* _WORK TASK_: Each entry must appear in the answer exactly as it does here.

(Collected data)

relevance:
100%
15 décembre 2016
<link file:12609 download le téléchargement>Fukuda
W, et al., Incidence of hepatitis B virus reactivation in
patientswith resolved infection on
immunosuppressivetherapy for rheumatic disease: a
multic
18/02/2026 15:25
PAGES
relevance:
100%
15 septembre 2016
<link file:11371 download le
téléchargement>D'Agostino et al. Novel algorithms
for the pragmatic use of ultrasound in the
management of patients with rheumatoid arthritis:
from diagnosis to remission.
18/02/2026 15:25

* _ANSWER BOX_:
relevance:
100%
15 décembre 2016
<link file:12609 download le téléchargement>Fukuda
W, et al., Incidence of hepatitis B virus reactivation in
patientswith resolved infection on
immunosuppressivetherapy for rheumatic disease: a
multic
18/02/2026 15:25
PAGES
relevance:
100%
15 septembre 2016
<link file:11371 download le
téléchargement>D'Agostino et al. Novel algorithms
for the pragmatic use of ultrasound in the
management of patients with rheumatoid arthritis:
from diagnosis to remission.
18/02/2026 15:25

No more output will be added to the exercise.